TechCrunch reported that generative AI is pushing enterprise security issues to the forefront. At an event, Google Cloud Chief Operating Officer Francis de Souza stated that when companies implement AI, they cannot defer security until later or leave it to individual employees to handle. According to him, AI strategy must be advanced simultaneously with data and security strategies.
The article notes that this set of judgments is not new, but risks are exposed more quickly as AI tools rapidly integrate into corporate processes. de Souza specifically highlights the issue of "shadow AI," where employees bypass company governance and directly use consumer-facing AI tools. This makes it difficult for organizations to maintain unified auditing, access controls, and data management.
The attack surface is no longer limited to traditional networks.
de Souza believes that traditional defense models can no longer keep pace with the current rhythm. The article cites him as saying that the average time between a system being breached and the attack moving to the next stage has been reduced from eight hours to just 22 seconds. Meanwhile, the scope of what enterprises need to protect is no longer limited to networks and endpoints.
Current risk points also include new components such as models, training data pipelines, agents, and prompts. In particular, AI agents operating within an enterprise may automatically discover data warehouses that have been neglected for years, thereby re-exposing previously hidden sensitive information.
Google advocates platform-level protection.
de Souza's approach is to shift defense also toward "machine-to-machine." He states that enterprises need to adopt a platform-based approach to maintain consistent security policies across different cloud environments and models, rather than patching vulnerabilities one by one after business deployment.
He also stated that this is no longer just the responsibility of the security team, but an issue requiring direct involvement from the board and management. This is because AI is transforming how systems within enterprises are accessed, making traditional security processes reliant on manual responses increasingly unable to respond in a timely manner.
However, the article also notes that the industry currently lacks sufficient talent capable of overseeing such systems. Lea Kissner, Chief Information Security Officer at LinkedIn, told The New York Times this week that the rate at which AI introduces vulnerabilities still outpaces the ability of security teams to address them, and the industry may need several more years to develop a more stable understanding of AI security.
The Gemini incident exposed discrepancies in platform execution.

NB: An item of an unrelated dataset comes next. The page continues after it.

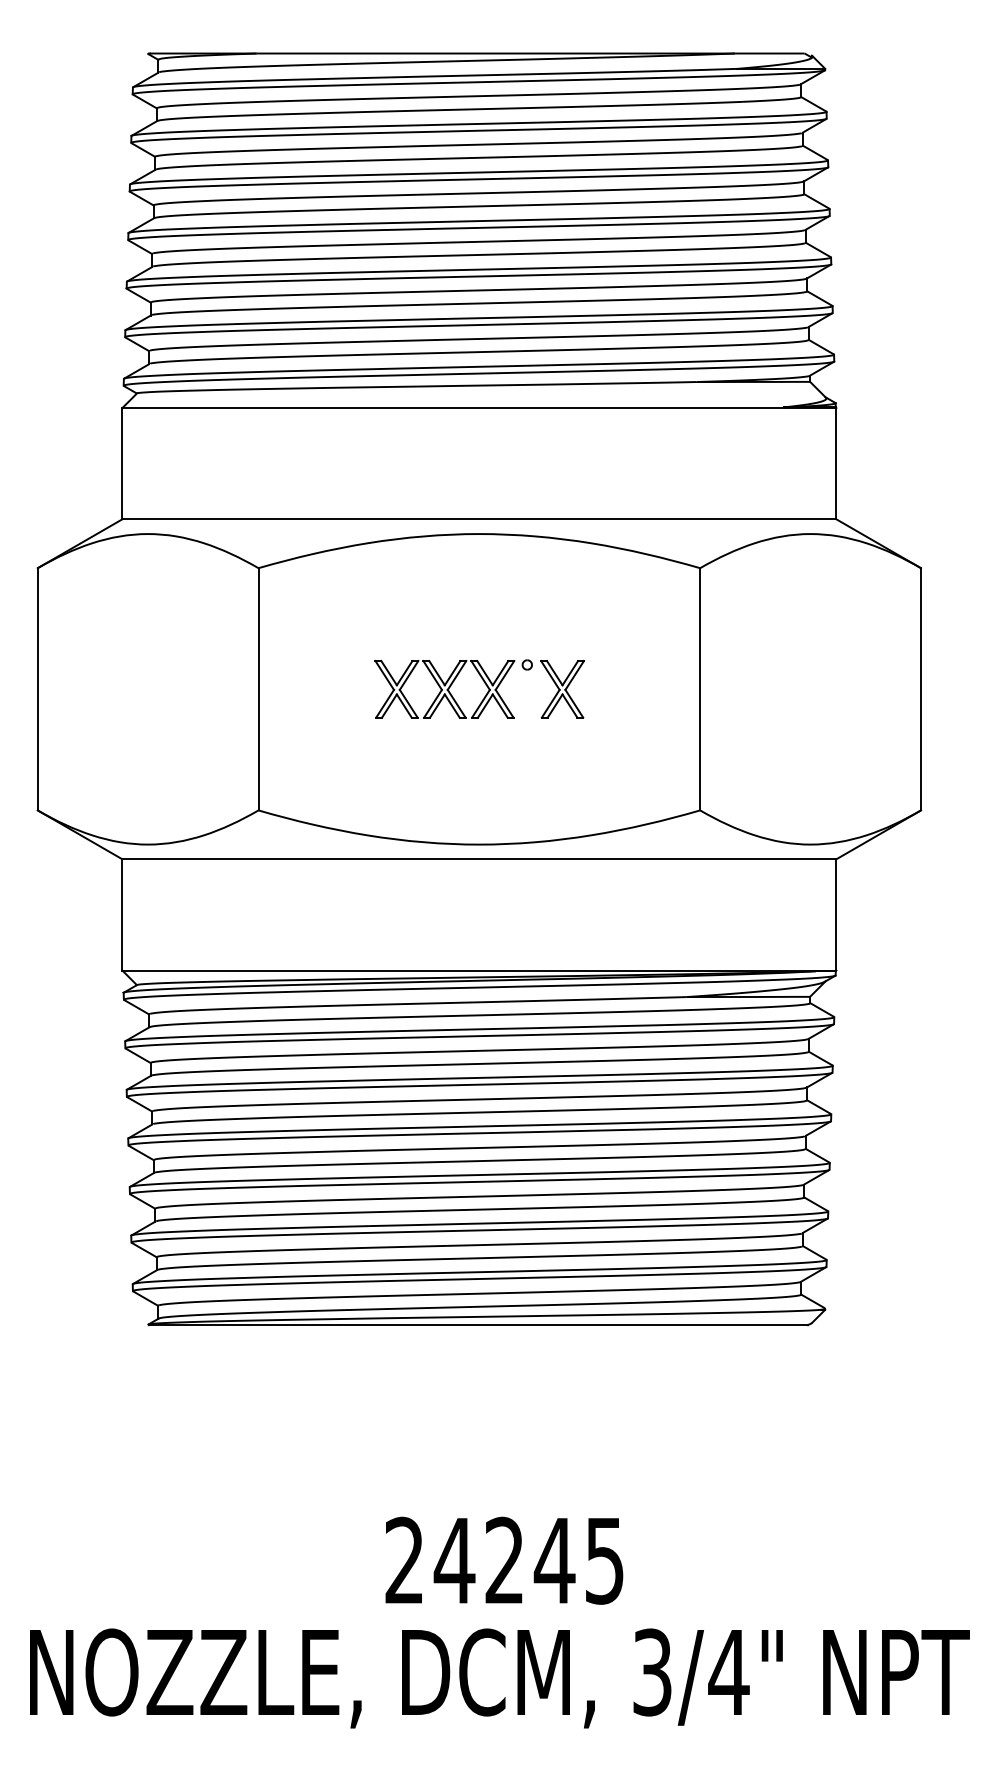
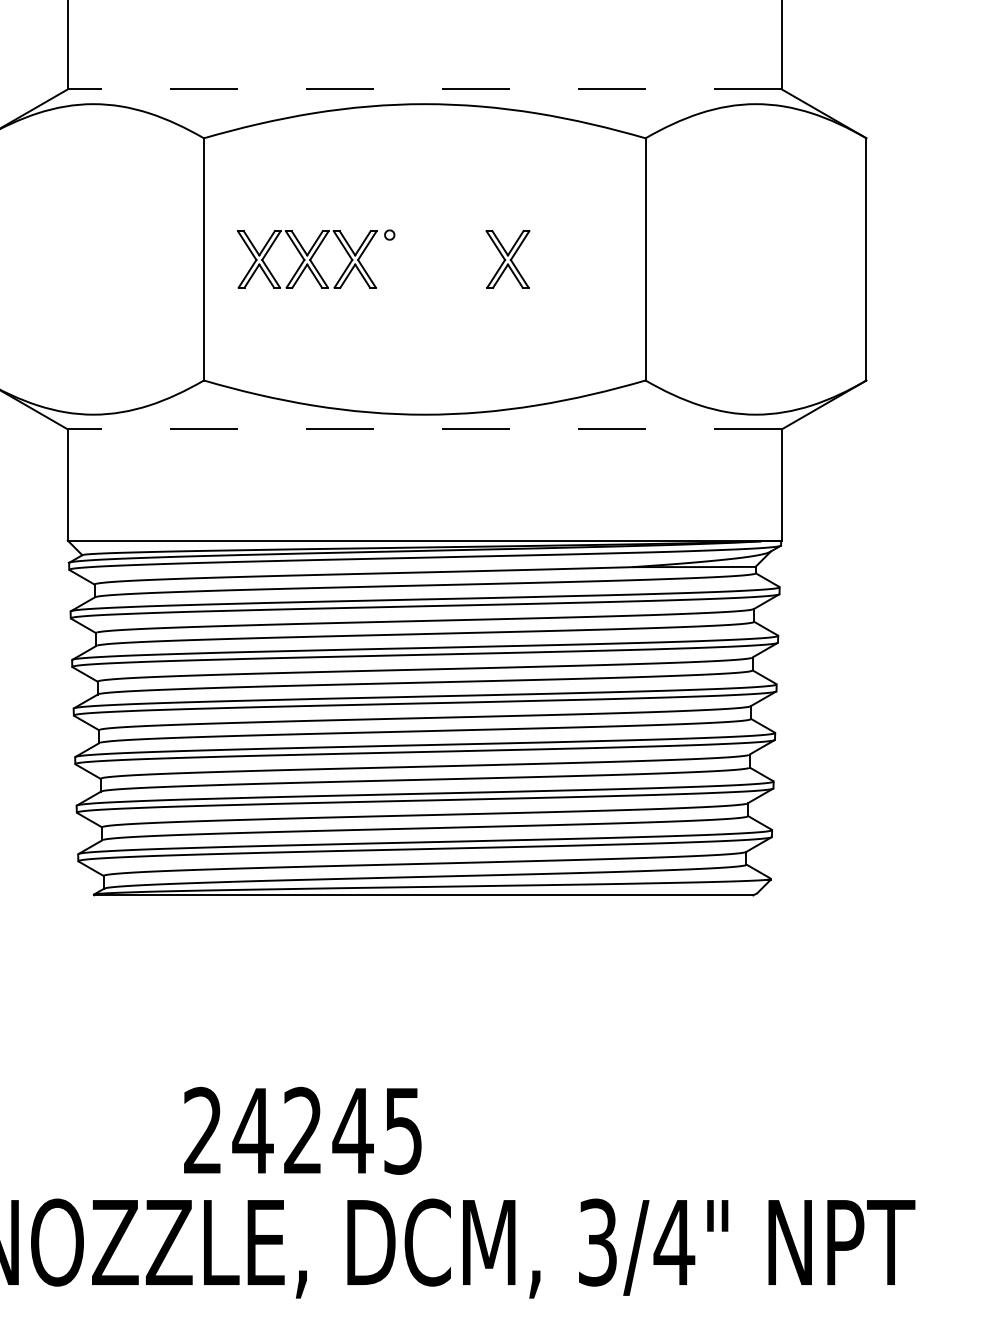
line: (479, 519) -> (424, 89), solid -> dashed
part: (453, 688) -> (315, 258), moved
line: (479, 859) -> (424, 429), solid -> dashed
text: (504, 1560) -> (302, 1130), moved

The article argues that while Google Cloud's external security recommendations are reasonable, the platform itself has significant implementation gaps. The Register recently reported a series of cases in which multiple Google Cloud developers received bills amounting to tens of thousands of dollars due to unauthorized Gemini API calls, some of whom had never actively enabled the relevant service.
The report noted that most of these incidents were related to publicly exposed API keys. These keys, originally intended for Google Maps, had been placed in public locations in accordance with Google’s earlier guidelines. Later, Google expanded the scope of what these keys could access, but developers were not clearly informed of this change, allowing attackers to exploit them to access Gemini services and incur high fees.
- Prentus claimed $10,138 was drained within 30 minutes.
- Another developer received a bill of approximately 17,000 Australian dollars.
- The actual limit after automatic upgrade can reach up to $100,000.
Following media coverage, Google has issued refunds to the affected developers but has no plans to adjust its policy on automatic tier upgrades for billing. The company stated that its priority is preventing service disruptions rather than strictly adhering to users' budget limits.
There is still an available window after key deletion.
The article also cites a study by security firm Aikido, which found that even if developers immediately delete a compromised key, attackers may still be able to use it for up to 23 minutes, as Google’s revocation process propagates gradually across its infrastructure rather than taking effect immediately.
Aikido researcher Joseph Leon stated that during this period, the success rate of requests being authenticated was unstable, but certain time windows still achieved success rates exceeding 90%. Attackers could exploit this window to continue exporting files or reading Gemini’s cached conversation data.
Leon also noted that some of Google’s newer credential formats do not have the same issue. For example, service account API credentials can be revoked within about 5 seconds, and Gemini’s newer AQ-prefixed keys expire within about a minute. This suggests that the 23-minute window for old keys is not necessarily technically insurmountable, but rather appears to be a result of platform prioritization.
Additional information: This article is an opinion piece from a foreign media outlet; its core point is not to reject Google’s security recommendations, but to highlight that while the platform advocates for proactive enterprise protection, there remains a gap in its own product response times regarding billing and key management.